A few of these tracks might sound familiar, but keep listening. The playlist features a few dub songs, essentially described as mostly-instrumental reggae remixes. Call it the remix’s granddaddy. Sometimes, there would be dozens of dubs of a single reggae song, and it is not uncommon to hear similar riddims from several different artists. Reggae music wasn’t afraid to share, and it created a wealth of interesting varieties on similar concepts. You might notice that the two Joe Gibbs songs borrow their riddims from Vol. I tracks—bonus points if anyone can point out which ones. “Right Road to Dubland” by the Jahlights is a dub of their track “Right Road to Zion,” while “Dyon Anaswa” by Lee “Scratch” Perry & The Upsetters is a nearly unrecognizable dub of reggae singer Roy Richards’ “Freedom Blues.”

I-Roy, U-Roy, We All Roy

The playlist also features music by Jamaican deejays,[ref]Not to be confused with disc jockeys.[/ref] whose style of “toasting” over instrumental riddims may have influenced the development of MCing in the US . . . and definitely directly influenced modern acts such as Shaggy of “Wasn’t Me” fame. I-Roy and U-Roy are two of the best known deejays. Like dub, you might recognize some of their riddims from elsewhere in my two reggae playlists. Other deejays on the playlist include Shorty the President on “Natty Pass Him G.C.E.” and Scotty on “Draw Your Breaks.”

Feel the groove

Besides dub and deejay music, there aren’t any particular themes to this playlist other than “damn good reggae music.” A few favorite artists return from Vol. I, including the Heptones, Mighty Diamonds, and The Congos. Also featured are the two producers who were the focus of the first playlist, Lee Perry and Joe Gibbs, with their bands the Upsetters and The Professionals, respectively. “Right Road to Dubland” and “This Life Makes Me Wonder” are another two songs I first heard on Jonny Greenwood’s reggae compilation.
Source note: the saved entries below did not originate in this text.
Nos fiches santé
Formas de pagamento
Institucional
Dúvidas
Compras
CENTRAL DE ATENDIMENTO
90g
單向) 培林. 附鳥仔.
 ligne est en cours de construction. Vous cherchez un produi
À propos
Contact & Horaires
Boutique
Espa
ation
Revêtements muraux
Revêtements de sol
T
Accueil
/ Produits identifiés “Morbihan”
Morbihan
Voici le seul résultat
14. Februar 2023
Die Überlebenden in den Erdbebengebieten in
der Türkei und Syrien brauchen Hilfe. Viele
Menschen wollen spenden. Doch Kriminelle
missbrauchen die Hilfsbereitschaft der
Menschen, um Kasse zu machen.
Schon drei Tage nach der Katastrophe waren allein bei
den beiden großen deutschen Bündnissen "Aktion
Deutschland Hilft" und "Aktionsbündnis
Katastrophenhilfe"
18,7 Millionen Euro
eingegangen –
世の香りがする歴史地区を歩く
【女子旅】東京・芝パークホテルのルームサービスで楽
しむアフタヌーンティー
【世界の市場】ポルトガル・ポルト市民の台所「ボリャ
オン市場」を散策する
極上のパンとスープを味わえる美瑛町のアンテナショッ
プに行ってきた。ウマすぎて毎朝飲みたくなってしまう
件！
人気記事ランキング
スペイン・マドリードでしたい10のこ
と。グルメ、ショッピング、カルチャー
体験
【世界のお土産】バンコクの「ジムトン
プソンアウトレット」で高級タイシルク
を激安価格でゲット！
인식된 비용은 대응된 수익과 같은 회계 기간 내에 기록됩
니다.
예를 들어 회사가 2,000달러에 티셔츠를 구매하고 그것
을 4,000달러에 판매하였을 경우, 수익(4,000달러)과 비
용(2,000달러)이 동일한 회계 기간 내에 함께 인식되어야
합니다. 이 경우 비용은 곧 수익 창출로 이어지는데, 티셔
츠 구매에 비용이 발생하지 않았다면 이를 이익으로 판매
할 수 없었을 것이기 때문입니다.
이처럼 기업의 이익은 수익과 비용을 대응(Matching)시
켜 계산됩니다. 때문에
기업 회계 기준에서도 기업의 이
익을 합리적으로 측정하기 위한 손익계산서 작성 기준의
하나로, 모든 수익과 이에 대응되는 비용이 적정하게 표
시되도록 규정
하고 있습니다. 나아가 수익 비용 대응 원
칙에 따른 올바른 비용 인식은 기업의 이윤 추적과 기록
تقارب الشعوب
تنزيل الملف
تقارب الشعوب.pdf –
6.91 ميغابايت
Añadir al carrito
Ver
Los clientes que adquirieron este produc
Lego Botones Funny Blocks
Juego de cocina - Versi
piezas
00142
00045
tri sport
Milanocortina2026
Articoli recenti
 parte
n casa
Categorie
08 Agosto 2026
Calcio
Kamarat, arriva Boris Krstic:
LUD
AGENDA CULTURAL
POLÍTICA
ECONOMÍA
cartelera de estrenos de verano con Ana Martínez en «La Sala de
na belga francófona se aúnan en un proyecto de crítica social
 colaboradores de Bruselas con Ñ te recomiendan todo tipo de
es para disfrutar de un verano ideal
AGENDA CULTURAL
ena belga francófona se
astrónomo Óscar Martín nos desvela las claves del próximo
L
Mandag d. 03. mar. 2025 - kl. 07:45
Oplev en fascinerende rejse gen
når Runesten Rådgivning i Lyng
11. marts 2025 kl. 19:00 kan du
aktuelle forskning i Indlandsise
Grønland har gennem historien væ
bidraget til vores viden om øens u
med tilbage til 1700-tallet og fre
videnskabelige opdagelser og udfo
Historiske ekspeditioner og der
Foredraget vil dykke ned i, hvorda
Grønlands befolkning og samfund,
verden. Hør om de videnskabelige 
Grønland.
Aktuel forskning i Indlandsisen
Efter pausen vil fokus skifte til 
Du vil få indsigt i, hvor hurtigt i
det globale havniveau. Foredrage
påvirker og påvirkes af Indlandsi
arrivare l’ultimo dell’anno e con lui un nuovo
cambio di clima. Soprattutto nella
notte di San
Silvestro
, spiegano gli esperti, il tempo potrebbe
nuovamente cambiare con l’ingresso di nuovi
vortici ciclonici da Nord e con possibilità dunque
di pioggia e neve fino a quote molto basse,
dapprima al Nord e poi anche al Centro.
Three tracks come from the fantastic soundtrack for classic Jamaican movie “The Harder They Come,” which just celebrated its 40th birthday. “54-46 Was My Number” is Toots & The Maytals’ ode to freedom after a jail sentence chronicled by the song’s prequel, “54-46 (That’s My Number).”[ref]The band may also have invented the word “Reggae” with their 1968 track “Do the Reggay.”[/ref] “Draw Your Brakes” is Scotty’s attempt to hail a train, and “Johnny Too Bad” is a song about a man looking to start trouble.

I saved one of my favorites for last, “Neckodeemus” by The Congos. I’ve liked reggae since my childhood, when my mom would play me her Bob Marley and UB40 (“Red Red Wine”) CDs, then I delved deeper in high school. But I distinctly remember a time in college listening to The Congos when reggae really clicked with me. “Neckodeemus” is a song that really emphasizes producer Lee Perry’s genius. The back half is a dub of the front half—listen to the way the vocals, very faintly in the background at times, weave in and out of the rhythm section, then cut out without warning. Meanwhile, the rhythm section throws down an undeniable groove—but is at times similarly unpredictable. It’s hypnotizing, and everything I love about reggae—an eight-minute song that keeps the same groove the entire time without becoming monotonous. You can’t help but feel irie.